Key Challenge: Accounting for cross-layer dependencies requires a much larger Hessian matrix, resulting in massive computational and memory overhead.

Goal: How to efficiently incorporate attention-layer dependencies within a backpropagation-free framework?

Key Insight: Extend the Hessian from layer-wise reconstruction error to attention-module-level reconstruction error.

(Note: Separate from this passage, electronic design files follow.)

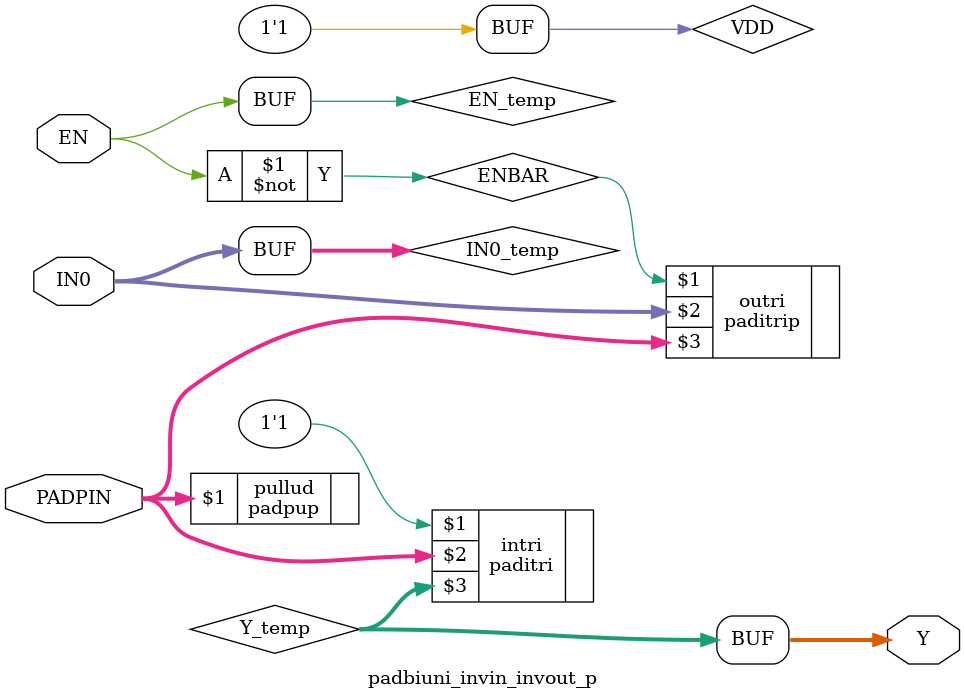
<source format=v>
module padbiuni_invin_invout_p(EN,IN0,PADPIN,Y);
  parameter M = 7;
  parameter N = 0;
  parameter SLIM_FLAG = 0;
  parameter OUTDRIVE = "4MA";
  parameter LEVEL_SHIFTING = 0;
  parameter SCHMITT_TRIGGER = 0;
  parameter PULL_TYPE = "None";
  parameter
        d_EN_r = 0,
        d_EN_f = 0,
        d_IN0 = 0,
        d_PADPIN = 1,
        d_Y = 1;
  input  EN;
  input [M:N] IN0;
  inout [M:N] PADPIN;
  output [M:N] Y;
  wire  EN_temp;
  wire [M:N] IN0_temp;
  wire [M:N] PADPIN_temp;
  wire [M:N] Y_temp;
  supply1  VDD;
  wire  ENBAR;
  assign #(d_EN_r,d_EN_f) EN_temp = EN;
  assign #(d_IN0) IN0_temp = IN0;
  assign #(d_Y) Y = Y_temp;
  assign
    ENBAR = ( ~ EN_temp);
  padpup #(M,N,PULL_TYPE) pullud (PADPIN);
  paditrip #(M,N,PULL_TYPE) outri (ENBAR,IN0_temp,PADPIN);
  paditri #(M,N) intri (VDD,PADPIN,Y_temp);
endmodule

</source>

Core Idea: Attention-aware Hessian + Hessian relaxation + head-wise joint quantization, balancing accuracy and efficiency.

Method

Overall Architecture

  1. Construct an attention-module-level reconstruction error objective (rather than layer-wise).
  2. Derive the attention-aware Hessian matrix.
  3. Reduce overhead through Hessian relaxation and efficient matrix inversion.
  4. Coordinate joint quantization of Q/K/V projections head-by-head.

Key Designs

  1. Attention-aware Hessian:

    • Function: Extends the quantization objective from \(\|\Delta W \cdot X\|_F^2\) to the overall reconstruction error of the attention module output.
    • Mechanism: The Hessian contains cross-layer information among Q/K/V layers, capturing how "quantization error in the Q-layer propagates to the output through attention weights."
    • Design Motivation: Softmax in attention highly couples Q/K/V, making layer-wise independent quantization sub-optimal.
  2. Hessian Relaxation and Efficient Computation:

    • Function: Reduces computation through block-diagonal approximation and Cholesky decomposition.
    • Mechanism: Preserves cross-layer interactions within the same attention head while ignoring interactions between different heads.
    • Design Motivation: Q/K/V interactions are strongest within the same head, while inter-head interactions are relatively weak.
  3. Head-wise Joint Quantization:

    • Function: Quantizes the Q/K/V projections of an attention head simultaneously.
    • Mechanism: Leverages the block structure of the attention-aware Hessian for parallel optimization.
    • Design Motivation: Better utilizes inter-layer dependency information compared to serial, layer-wise quantization.

Loss & Training

  • Backpropagation-free, based on the Hessian-based OBS framework.
  • Compatible with activation outlier suppression methods like SmoothQuant/QuaRot.
  • Computational overhead is comparable to GPTQ.

Key Experimental Results

Main Results

Llama-2-7B W2A16 quantization perplexity:

Method WikiText PPL ↓ C4 PPL ↓
GPTQ 107.8 89.2
QuIP# 12.7 14.8
BoA 10.2 12.1

Ablation Study

Configuration PPL Description
Layer-wise Hessian (GPTQ) 107.8 Ignores cross-layer dependencies
Attention-aware Hessian (Full) 10.0 High memory overhead
Attention-aware Hessian (Relaxed) 10.2 Negligible accuracy loss, manageable memory
BoA + QuaRot 8.1 Optimal combination with rotation-based methods

Key Findings

  • The advantage is most pronounced at ultra-low bit-widths (W2)—GPTQ PPL 107.8 vs BoA 10.2.
  • Showcases strong synergy with QuaRot/SmoothQuant (reaching 8.1 PPL on W2A16 when combined).
  • W4A4 weight-activation quantization also achieves SOTA performance.

Highlights & Insights

  • Modeling attention cross-layer dependency is a key breakthrough—improvements are moderate at normal bit-widths (W4) but show a massive difference under extreme compression (W2).
  • The block-diagonal approximation for Hessian relaxation retains the most crucial intra-head interactions, representing an elegant engineering decision.
  • Orthogonal to pre-processing methods and can be applied synergistically.

Limitations & Future Work

  • Only considers cross-layer dependencies within the attention module, while the FFN part remains layer-wise independent.
  • Hessian computation still requires a forward pass on calibration data.
  • The performance improvement is limited under W4 precision.
  • vs GPTQ: Layer-wise Hessian, ignoring cross-layer dependencies.
  • vs QuIP#: Uses lazy codebooks but still processes layers independently.
  • vs any4: any4 improves codebook design, whereas BoA improves quantization optimization strategies—the two are orthogonal.

Rating

  • Novelty: ⭐⭐⭐⭐ Attention-aware Hessian is a novel technical direction.
  • Experimental Thoroughness: ⭐⭐⭐⭐⭐ Evaluated across multiple models, bit-widths, and combined with various methods.
  • Writing Quality: ⭐⭐⭐⭐ Technically rigorous with clear derivations.
  • Value: ⭐⭐⭐⭐ Significant breakthrough in ultra-low bit-width quantization.